Na capital maranhense, São Luís, onde o clima já é marcado por altas temperaturas e elevados índices de umidade, especialistas alertam para um aumento significativo no desconforto térmico. Embora os termômetros costumem registrar máximas entre 30°C e 34°C, a combinação de calor intenso, umidade elevada e possíveis bloqueios atmosféricos pode fazer com que a sensação térmica ultrapasse os 40°C em períodos mais críticos.
Historicamente, o El Niño provoca mudanças relevantes no padrão climático do Nordeste brasileiro. Entre os principais efeitos estão a redução das chuvas e o aumento das temperaturas, resultado da menor formação de nuvens e da maior incidência de radiação solar.
Pesquisadores também destacam que os impactos do fenômeno têm sido potencializados pelas mudanças climáticas globais. A interação entre o aquecimento global e eventos naturais como o El Niño tende a intensificar episódios de calor extremo e prolongar períodos de estiagem, tanto em áreas costeiras quanto no interior.
Diante desse cenário, cresce a preocupação com os efeitos na saúde da população.
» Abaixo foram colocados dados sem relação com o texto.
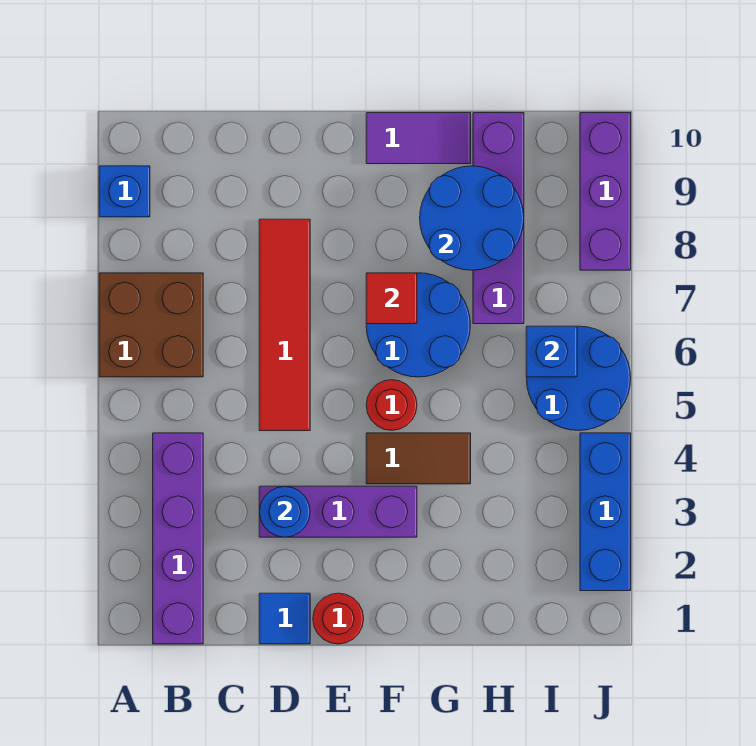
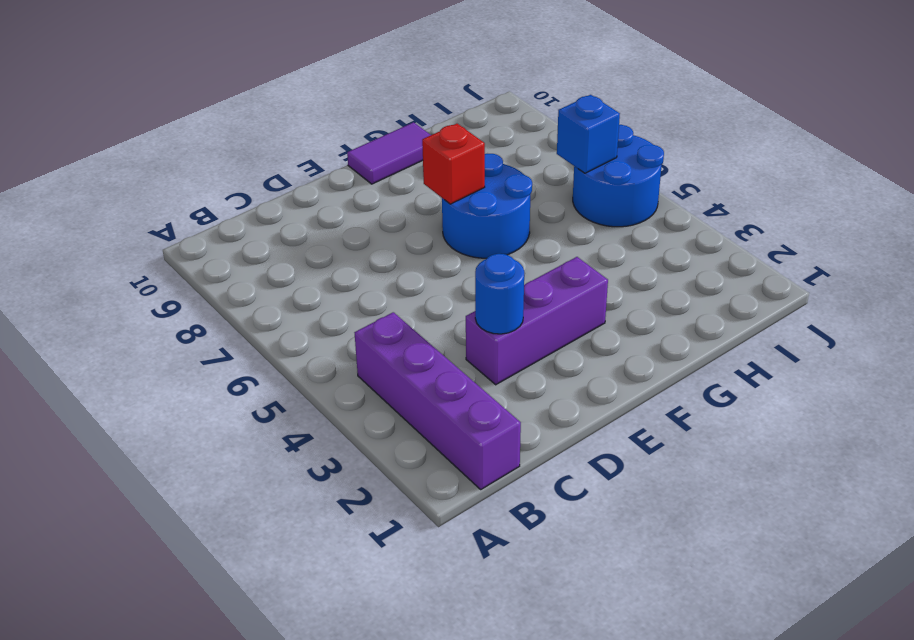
red 1x1 brick [422,124,485,204] -> red 1x1 tile [366,273,417,324]
none -> brown 2x2 brick [99,273,203,377]
none -> blue 1x1 brick [99,166,150,217]
none -> blue 1x1 tile [259,593,310,644]

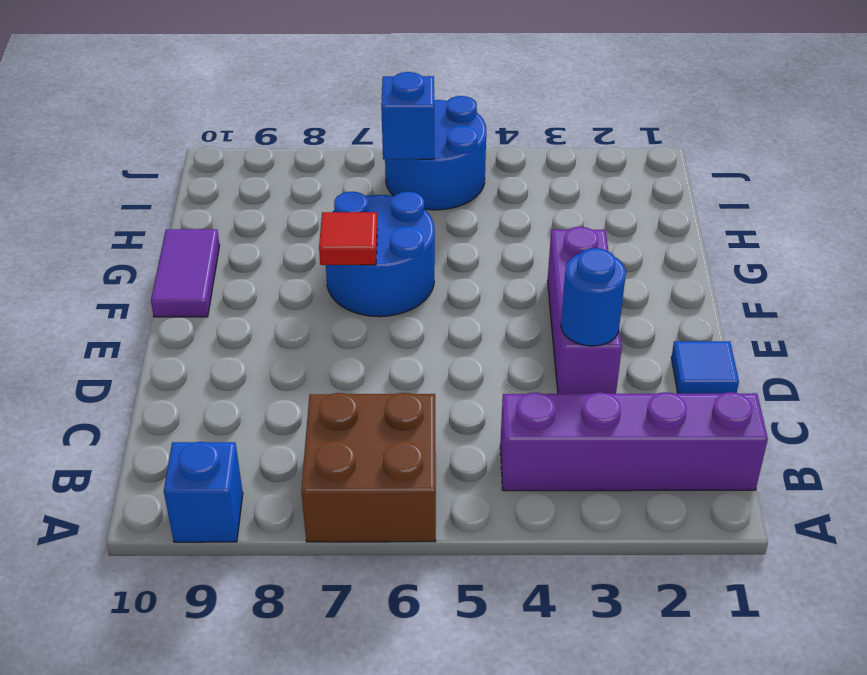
none -> red 1x4 tile [259,219,310,431]
none -> red 1x1 round brick [313,593,364,644]
none -> brown 1x2 tile [366,433,471,484]

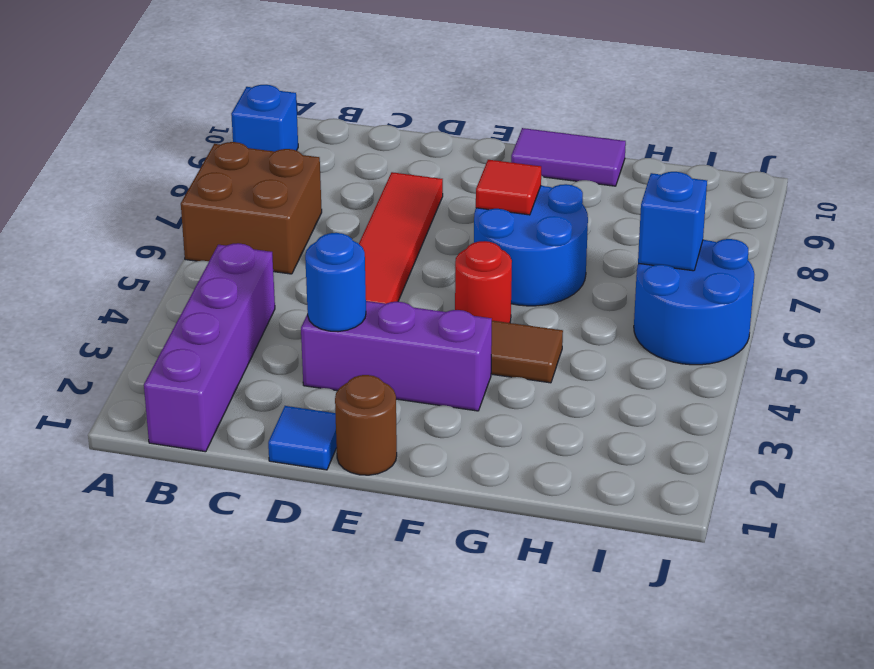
brown 1x1 round brick [335,375,397,475] -> red 1x1 round brick [313,593,364,644]
none -> purple 1x4 brick [473,113,524,324]
none -> blue 1x3 brick [580,433,631,591]
none -> purple 1x3 brick [580,113,631,270]

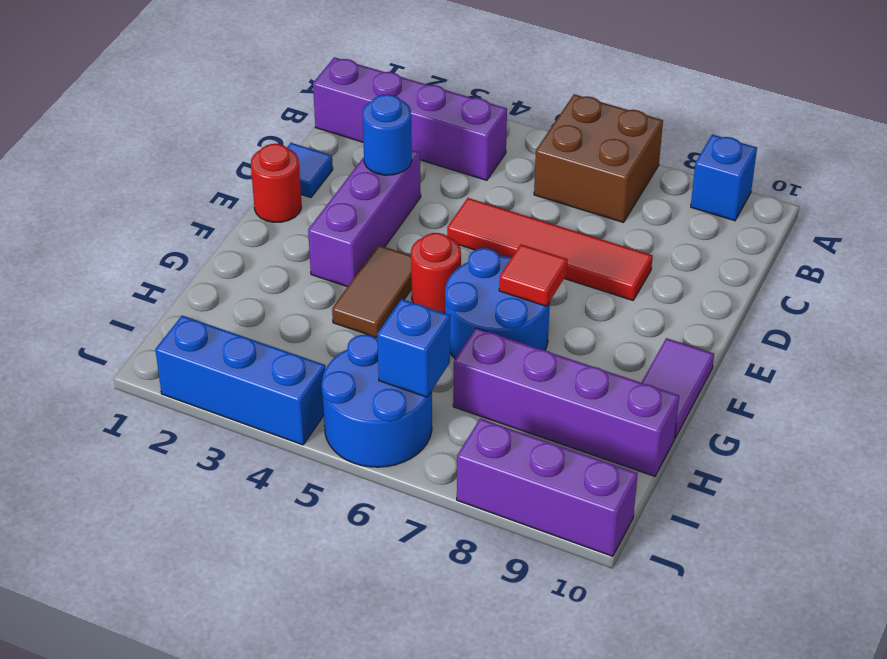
none -> blue 2x2 round brick [420,166,524,270]

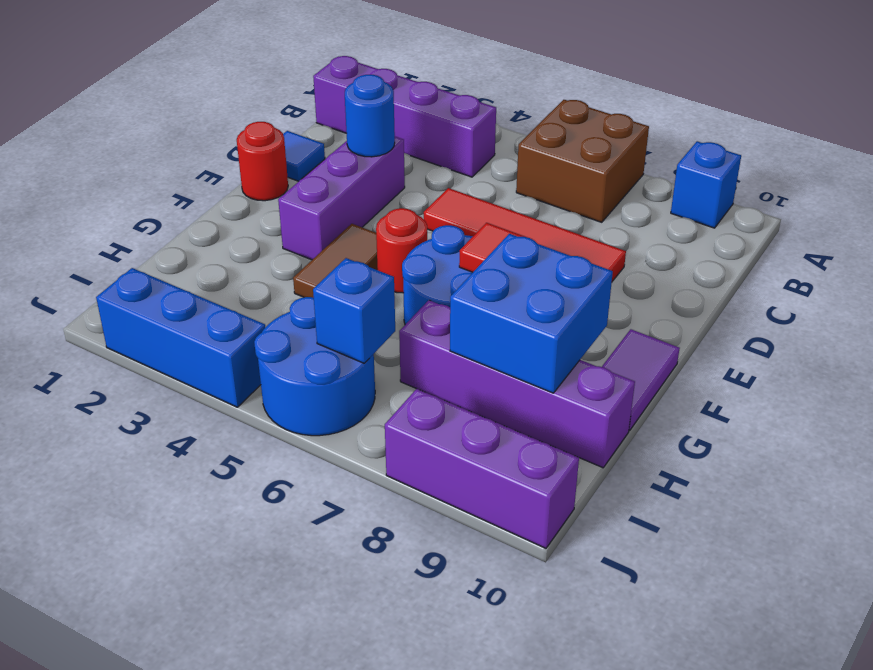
blue 2x2 brick [450,234,613,393] -> blue 2x2 round brick [420,166,524,270]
A exposição prolongada ao calor intenso pode causar estresse térmico e agravar doenças, especialmente entre grupos mais vulneráveis, como idosos, crianças, trabalhadores expostos ao sol e pessoas com problemas cardiovasculares ou respiratórios.
Especialistas recomendam medidas preventivas para reduzir os riscos. Entre elas estão a ingestão frequente de água, mesmo sem sensação de sede, o uso de proteção contra o sol — como chapéus, sombrinhas e protetor solar — e a redução da exposição nos horários mais quentes do dia, entre 10h e 16h. Ambientes bem ventilados ou climatizados também ajudam a minimizar os efeitos do calor.
Embora o fenômeno ainda esteja em fase de monitoramento, as projeções indicam um ano com temperaturas acima da média histórica. O cenário reforça a necessidade de planejamento por parte das autoridades, especialmente nas áreas de saúde pública e infraestrutura urbana, para enfrentar possíveis extremos climáticos nos próximos meses.